**WHAT YOU ARE ASKED TO DO**
Reproduce the text of each of the following entries line for line, with no alterations.

___ TASK INPUT

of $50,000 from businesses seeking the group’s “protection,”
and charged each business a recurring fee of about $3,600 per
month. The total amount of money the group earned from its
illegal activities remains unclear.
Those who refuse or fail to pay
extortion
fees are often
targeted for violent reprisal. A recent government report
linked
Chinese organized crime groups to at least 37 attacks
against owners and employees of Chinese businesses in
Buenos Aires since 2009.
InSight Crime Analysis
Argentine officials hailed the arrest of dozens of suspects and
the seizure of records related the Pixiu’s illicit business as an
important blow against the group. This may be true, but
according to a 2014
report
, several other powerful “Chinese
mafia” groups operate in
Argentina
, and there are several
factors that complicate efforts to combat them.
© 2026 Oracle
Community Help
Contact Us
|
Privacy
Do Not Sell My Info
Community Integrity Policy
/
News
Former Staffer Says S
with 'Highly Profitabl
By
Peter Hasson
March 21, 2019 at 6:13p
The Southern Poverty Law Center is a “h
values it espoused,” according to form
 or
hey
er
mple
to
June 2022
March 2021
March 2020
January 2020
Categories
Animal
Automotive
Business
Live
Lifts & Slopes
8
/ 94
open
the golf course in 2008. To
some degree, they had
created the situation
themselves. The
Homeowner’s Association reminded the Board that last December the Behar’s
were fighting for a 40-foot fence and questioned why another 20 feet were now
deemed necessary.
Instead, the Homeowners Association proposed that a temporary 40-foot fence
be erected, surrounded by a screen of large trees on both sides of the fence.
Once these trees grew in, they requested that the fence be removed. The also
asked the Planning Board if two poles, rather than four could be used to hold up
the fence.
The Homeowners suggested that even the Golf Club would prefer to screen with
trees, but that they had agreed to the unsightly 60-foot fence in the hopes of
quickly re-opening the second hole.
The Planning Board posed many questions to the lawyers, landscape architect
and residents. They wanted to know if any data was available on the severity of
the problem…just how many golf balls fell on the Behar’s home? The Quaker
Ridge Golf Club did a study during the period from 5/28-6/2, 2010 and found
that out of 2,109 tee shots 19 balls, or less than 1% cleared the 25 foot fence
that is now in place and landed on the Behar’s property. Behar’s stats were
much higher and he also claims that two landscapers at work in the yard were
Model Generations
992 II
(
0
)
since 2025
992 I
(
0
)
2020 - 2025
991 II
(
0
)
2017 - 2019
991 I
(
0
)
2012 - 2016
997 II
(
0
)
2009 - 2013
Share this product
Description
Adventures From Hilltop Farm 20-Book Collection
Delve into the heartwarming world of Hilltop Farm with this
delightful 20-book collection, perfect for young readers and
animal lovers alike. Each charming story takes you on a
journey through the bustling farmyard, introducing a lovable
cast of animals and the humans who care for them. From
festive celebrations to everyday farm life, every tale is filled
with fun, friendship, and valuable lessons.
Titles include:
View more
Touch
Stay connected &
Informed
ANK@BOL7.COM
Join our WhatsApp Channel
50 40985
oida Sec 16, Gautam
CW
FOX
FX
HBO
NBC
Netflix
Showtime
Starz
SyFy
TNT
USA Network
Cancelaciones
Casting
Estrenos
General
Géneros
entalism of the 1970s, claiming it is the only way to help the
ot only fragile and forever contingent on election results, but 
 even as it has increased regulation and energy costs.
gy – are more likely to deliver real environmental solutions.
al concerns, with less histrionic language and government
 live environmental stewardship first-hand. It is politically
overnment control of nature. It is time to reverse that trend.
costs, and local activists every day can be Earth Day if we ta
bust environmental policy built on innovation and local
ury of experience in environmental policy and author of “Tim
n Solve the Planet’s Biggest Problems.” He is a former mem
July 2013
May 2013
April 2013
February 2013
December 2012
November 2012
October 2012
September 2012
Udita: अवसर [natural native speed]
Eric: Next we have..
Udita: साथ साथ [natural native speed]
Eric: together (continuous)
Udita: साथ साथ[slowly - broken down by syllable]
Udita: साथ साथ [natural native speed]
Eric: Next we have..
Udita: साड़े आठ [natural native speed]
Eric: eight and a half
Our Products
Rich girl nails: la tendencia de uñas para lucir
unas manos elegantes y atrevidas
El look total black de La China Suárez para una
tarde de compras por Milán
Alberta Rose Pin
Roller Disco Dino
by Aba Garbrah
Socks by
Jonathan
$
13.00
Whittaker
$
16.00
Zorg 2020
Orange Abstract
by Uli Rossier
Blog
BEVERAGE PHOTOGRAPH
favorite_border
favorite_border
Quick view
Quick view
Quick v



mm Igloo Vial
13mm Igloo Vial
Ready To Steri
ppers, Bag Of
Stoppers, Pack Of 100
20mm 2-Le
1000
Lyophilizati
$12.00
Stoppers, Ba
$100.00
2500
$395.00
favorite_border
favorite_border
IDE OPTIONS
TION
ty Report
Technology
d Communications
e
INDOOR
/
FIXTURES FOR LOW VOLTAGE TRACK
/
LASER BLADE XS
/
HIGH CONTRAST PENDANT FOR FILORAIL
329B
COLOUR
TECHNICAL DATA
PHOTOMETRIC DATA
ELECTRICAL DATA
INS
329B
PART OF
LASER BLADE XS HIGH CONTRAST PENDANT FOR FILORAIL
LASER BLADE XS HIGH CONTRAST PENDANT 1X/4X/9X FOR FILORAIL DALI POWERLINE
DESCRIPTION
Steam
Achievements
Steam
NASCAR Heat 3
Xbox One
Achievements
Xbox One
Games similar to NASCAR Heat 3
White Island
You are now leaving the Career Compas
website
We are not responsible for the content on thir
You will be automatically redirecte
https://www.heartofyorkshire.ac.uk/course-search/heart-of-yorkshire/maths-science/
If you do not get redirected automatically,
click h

______

**ANSWER TO THIS PROBLEM**
of $50,000 from businesses seeking the group’s “protection,”
and charged each business a recurring fee of about $3,600 per
month. The total amount of money the group earned from its
illegal activities remains unclear.
Those who refuse or fail to pay
extortion
fees are often
targeted for violent reprisal. A recent government report
linked
Chinese organized crime groups to at least 37 attacks
against owners and employees of Chinese businesses in
Buenos Aires since 2009.
InSight Crime Analysis
Argentine officials hailed the arrest of dozens of suspects and
the seizure of records related the Pixiu’s illicit business as an
important blow against the group. This may be true, but
according to a 2014
report
, several other powerful “Chinese
mafia” groups operate in
Argentina
, and there are several
factors that complicate efforts to combat them.
© 2026 Oracle
Community Help
Contact Us
|
Privacy
Do Not Sell My Info
Community Integrity Policy
/
News
Former Staffer Says S
with 'Highly Profitabl
By
Peter Hasson
March 21, 2019 at 6:13p
The Southern Poverty Law Center is a “h
values it espoused,” according to form
 or
hey
er
mple
to
June 2022
March 2021
March 2020
January 2020
Categories
Animal
Automotive
Business
Live
Lifts & Slopes
8
/ 94
open
the golf course in 2008. To
some degree, they had
created the situation
themselves. The
Homeowner’s Association reminded the Board that last December the Behar’s
were fighting for a 40-foot fence and questioned why another 20 feet were now
deemed necessary.
Instead, the Homeowners Association proposed that a temporary 40-foot fence
be erected, surrounded by a screen of large trees on both sides of the fence.
Once these trees grew in, they requested that the fence be removed. The also
asked the Planning Board if two poles, rather than four could be used to hold up
the fence.
The Homeowners suggested that even the Golf Club would prefer to screen with
trees, but that they had agreed to the unsightly 60-foot fence in the hopes of
quickly re-opening the second hole.
The Planning Board posed many questions to the lawyers, landscape architect
and residents. They wanted to know if any data was available on the severity of
the problem…just how many golf balls fell on the Behar’s home? The Quaker
Ridge Golf Club did a study during the period from 5/28-6/2, 2010 and found
that out of 2,109 tee shots 19 balls, or less than 1% cleared the 25 foot fence
that is now in place and landed on the Behar’s property. Behar’s stats were
much higher and he also claims that two landscapers at work in the yard were
Model Generations
992 II
(
0
)
since 2025
992 I
(
0
)
2020 - 2025
991 II
(
0
)
2017 - 2019
991 I
(
0
)
2012 - 2016
997 II
(
0
)
2009 - 2013
Share this product
Description
Adventures From Hilltop Farm 20-Book Collection
Delve into the heartwarming world of Hilltop Farm with this
delightful 20-book collection, perfect for young readers and
animal lovers alike. Each charming story takes you on a
journey through the bustling farmyard, introducing a lovable
cast of animals and the humans who care for them. From
festive celebrations to everyday farm life, every tale is filled
with fun, friendship, and valuable lessons.
Titles include:
View more
Touch
Stay connected &
Informed
ANK@BOL7.COM
Join our WhatsApp Channel
50 40985
oida Sec 16, Gautam
CW
FOX
FX
HBO
NBC
Netflix
Showtime
Starz
SyFy
TNT
USA Network
Cancelaciones
Casting
Estrenos
General
Géneros
entalism of the 1970s, claiming it is the only way to help the
ot only fragile and forever contingent on election results, but 
 even as it has increased regulation and energy costs.
gy – are more likely to deliver real environmental solutions.
al concerns, with less histrionic language and government
 live environmental stewardship first-hand. It is politically
overnment control of nature. It is time to reverse that trend.
costs, and local activists every day can be Earth Day if we ta
bust environmental policy built on innovation and local
ury of experience in environmental policy and author of “Tim
n Solve the Planet’s Biggest Problems.” He is a former mem
July 2013
May 2013
April 2013
February 2013
December 2012
November 2012
October 2012
September 2012
Udita: अवसर [natural native speed]
Eric: Next we have..
Udita: साथ साथ [natural native speed]
Eric: together (continuous)
Udita: साथ साथ[slowly - broken down by syllable]
Udita: साथ साथ [natural native speed]
Eric: Next we have..
Udita: साड़े आठ [natural native speed]
Eric: eight and a half
Our Products
Rich girl nails: la tendencia de uñas para lucir
unas manos elegantes y atrevidas
El look total black de La China Suárez para una
tarde de compras por Milán
Alberta Rose Pin
Roller Disco Dino
by Aba Garbrah
Socks by
Jonathan
$
13.00
Whittaker
$
16.00
Zorg 2020
Orange Abstract
by Uli Rossier
Blog
BEVERAGE PHOTOGRAPH
favorite_border
favorite_border
Quick view
Quick view
Quick v



mm Igloo Vial
13mm Igloo Vial
Ready To Steri
ppers, Bag Of
Stoppers, Pack Of 100
20mm 2-Le
1000
Lyophilizati
$12.00
Stoppers, Ba
$100.00
2500
$395.00
favorite_border
favorite_border
IDE OPTIONS
TION
ty Report
Technology
d Communications
e
INDOOR
/
FIXTURES FOR LOW VOLTAGE TRACK
/
LASER BLADE XS
/
HIGH CONTRAST PENDANT FOR FILORAIL
329B
COLOUR
TECHNICAL DATA
PHOTOMETRIC DATA
ELECTRICAL DATA
INS
329B
PART OF
LASER BLADE XS HIGH CONTRAST PENDANT FOR FILORAIL
LASER BLADE XS HIGH CONTRAST PENDANT 1X/4X/9X FOR FILORAIL DALI POWERLINE
DESCRIPTION
Steam
Achievements
Steam
NASCAR Heat 3
Xbox One
Achievements
Xbox One
Games similar to NASCAR Heat 3
White Island
You are now leaving the Career Compas
website
We are not responsible for the content on thir
You will be automatically redirecte
https://www.heartofyorkshire.ac.uk/course-search/heart-of-yorkshire/maths-science/
If you do not get redirected automatically,
click h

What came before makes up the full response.